The Arkansas Democrat-Gazette reported Sunday (http://bit.ly/1cjlwTw ) that Brad Choate is to speak to the Legislative Joint Auditing Committee on Friday. He told the newspaper that he can't comment about what he'll say because he signed an agreement with the university in February that prohibits him from disparaging top UA staff members, but said he appreciates the invitation to speak.
"I'm coming of my own free will, on my own time, at my own expense," said Choate, who headed UA's Division of University Advancement. "I appreciate the invitation to speak."
The only arenas in which Choate can speak critically are in court proceedings and audits, and Choate said Friday's legislative meeting will qualify because it's part of state auditors' investigation into the university fundraising division's overspending.

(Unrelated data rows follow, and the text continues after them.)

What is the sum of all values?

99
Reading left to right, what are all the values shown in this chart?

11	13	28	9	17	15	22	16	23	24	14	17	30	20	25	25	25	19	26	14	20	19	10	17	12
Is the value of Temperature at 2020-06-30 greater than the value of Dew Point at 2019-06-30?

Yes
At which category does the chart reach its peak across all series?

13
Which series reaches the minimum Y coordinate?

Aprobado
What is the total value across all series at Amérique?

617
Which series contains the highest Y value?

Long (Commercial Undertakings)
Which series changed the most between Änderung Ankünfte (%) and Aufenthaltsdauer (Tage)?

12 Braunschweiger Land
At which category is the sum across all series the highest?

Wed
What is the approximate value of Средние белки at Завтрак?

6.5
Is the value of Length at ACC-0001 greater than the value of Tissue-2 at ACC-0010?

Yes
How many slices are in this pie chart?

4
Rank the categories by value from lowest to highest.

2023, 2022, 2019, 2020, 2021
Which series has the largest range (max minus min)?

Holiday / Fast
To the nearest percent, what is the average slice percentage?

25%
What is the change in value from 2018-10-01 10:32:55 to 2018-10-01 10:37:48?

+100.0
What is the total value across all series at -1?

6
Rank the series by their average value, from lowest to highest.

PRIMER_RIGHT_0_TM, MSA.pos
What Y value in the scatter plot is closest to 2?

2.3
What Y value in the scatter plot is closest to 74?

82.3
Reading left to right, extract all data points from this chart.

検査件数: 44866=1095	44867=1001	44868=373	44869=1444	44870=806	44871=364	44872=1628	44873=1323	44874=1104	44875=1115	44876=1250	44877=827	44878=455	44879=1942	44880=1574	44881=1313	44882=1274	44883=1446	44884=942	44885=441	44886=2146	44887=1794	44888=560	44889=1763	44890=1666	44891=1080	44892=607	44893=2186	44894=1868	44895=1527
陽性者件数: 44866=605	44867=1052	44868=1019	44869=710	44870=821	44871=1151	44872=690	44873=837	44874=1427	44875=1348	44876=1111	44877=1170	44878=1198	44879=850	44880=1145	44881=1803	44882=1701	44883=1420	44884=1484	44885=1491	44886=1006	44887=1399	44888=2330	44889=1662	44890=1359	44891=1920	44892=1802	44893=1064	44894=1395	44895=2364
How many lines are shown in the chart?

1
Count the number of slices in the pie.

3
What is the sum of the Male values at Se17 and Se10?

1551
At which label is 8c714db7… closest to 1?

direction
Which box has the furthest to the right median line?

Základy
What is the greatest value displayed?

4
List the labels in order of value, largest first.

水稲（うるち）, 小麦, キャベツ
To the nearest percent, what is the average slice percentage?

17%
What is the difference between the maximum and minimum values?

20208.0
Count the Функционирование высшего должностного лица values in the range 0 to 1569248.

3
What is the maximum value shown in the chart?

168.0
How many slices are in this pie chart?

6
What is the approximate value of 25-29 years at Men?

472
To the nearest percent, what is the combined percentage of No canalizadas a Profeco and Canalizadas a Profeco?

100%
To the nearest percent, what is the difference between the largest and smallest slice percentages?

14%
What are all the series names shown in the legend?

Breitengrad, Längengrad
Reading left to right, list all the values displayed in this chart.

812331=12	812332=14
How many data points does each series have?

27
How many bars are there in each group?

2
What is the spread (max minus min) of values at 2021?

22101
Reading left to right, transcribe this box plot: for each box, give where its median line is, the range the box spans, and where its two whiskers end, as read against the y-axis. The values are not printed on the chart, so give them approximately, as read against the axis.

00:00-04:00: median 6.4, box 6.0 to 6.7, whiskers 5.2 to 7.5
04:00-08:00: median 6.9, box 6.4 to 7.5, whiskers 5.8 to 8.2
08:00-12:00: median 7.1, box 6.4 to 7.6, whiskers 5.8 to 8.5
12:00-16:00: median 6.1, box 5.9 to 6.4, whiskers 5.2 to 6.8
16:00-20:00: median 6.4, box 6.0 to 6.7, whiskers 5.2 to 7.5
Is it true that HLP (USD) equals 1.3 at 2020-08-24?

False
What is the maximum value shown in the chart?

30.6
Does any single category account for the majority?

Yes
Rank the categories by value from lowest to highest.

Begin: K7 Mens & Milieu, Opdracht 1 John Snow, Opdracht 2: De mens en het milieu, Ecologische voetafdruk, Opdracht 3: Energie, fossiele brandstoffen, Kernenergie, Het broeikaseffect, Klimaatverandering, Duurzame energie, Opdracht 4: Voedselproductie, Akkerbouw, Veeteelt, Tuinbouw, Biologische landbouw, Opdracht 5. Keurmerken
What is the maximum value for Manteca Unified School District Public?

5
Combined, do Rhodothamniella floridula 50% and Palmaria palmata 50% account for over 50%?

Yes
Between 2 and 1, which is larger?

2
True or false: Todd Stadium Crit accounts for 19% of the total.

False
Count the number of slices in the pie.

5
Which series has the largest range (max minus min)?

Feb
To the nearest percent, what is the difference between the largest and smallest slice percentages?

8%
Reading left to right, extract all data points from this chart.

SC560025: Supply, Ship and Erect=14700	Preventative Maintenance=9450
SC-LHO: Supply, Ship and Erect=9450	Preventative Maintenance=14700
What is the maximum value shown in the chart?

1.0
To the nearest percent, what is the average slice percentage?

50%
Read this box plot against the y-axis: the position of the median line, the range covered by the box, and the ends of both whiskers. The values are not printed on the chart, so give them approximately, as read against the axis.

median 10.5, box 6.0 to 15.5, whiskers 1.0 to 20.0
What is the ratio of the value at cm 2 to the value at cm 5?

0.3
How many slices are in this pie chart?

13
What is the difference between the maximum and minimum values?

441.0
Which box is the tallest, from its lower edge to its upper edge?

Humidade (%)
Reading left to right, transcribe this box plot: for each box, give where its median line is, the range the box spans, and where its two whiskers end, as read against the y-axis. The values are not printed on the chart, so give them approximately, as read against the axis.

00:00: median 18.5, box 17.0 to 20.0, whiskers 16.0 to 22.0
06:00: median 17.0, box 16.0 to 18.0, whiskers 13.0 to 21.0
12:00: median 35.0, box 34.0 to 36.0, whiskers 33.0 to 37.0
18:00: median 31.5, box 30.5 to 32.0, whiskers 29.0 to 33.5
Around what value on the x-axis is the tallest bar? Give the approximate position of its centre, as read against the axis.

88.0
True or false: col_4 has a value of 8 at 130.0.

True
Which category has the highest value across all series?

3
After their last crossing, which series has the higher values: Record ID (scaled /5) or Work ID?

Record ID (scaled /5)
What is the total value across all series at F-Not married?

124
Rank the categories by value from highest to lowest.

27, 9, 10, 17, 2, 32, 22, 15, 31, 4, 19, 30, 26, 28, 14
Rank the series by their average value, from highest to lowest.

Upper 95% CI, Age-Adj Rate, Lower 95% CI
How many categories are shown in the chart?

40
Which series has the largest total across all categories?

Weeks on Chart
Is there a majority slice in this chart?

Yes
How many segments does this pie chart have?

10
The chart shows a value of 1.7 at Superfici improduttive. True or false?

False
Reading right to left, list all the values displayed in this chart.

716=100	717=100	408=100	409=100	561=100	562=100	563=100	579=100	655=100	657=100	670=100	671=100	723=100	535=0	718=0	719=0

UA Chancellor G. David Gearhart and state auditors have said Choate and budget officer Joy Sharp, who also lost her job because of the deficit, didn't monitor the division's spending and that Sharp made accounting errors. But state auditors also criticized accounting by UA finance officials and questioned whether those officials disclosed all information to auditors.
Sharp was also invited to speak to the committee. Legislators said she hasn't said whether she will attend and she did not respond to phone calls for comment.
Like Choate, Sharp has not been subpoenaed, so her attendance would be voluntary.
"Anybody makes mistakes and bad judgments, those things happen," state Sen. Bryan King, R-Green Forest, co-chairman of the Joint Auditing Committee said. "But anytime you have a problem, you want to hear the whole story."
"We want to hear from Mr. Choate and Ms. Sharp," said King. "Chancellor Gearhart has said Mr. Choate was responsible. I think we want to hear (Choate's) side of the story."
Gearhart was also expected to appear before the legislative committee.
The Legislative Joint Auditing Committee's role is "to provide guidance and accountability standards" for state agencies, according to the Division of Legislative Audit's website.
King said that is what lawmakers hope to do when they meet Friday. After the hearing into the UA-Fayetteville fundraising division's financial troubles, the lawmakers could decide to send information to prosecutors for investigation, close their examination, or to keep the audit open for a further look.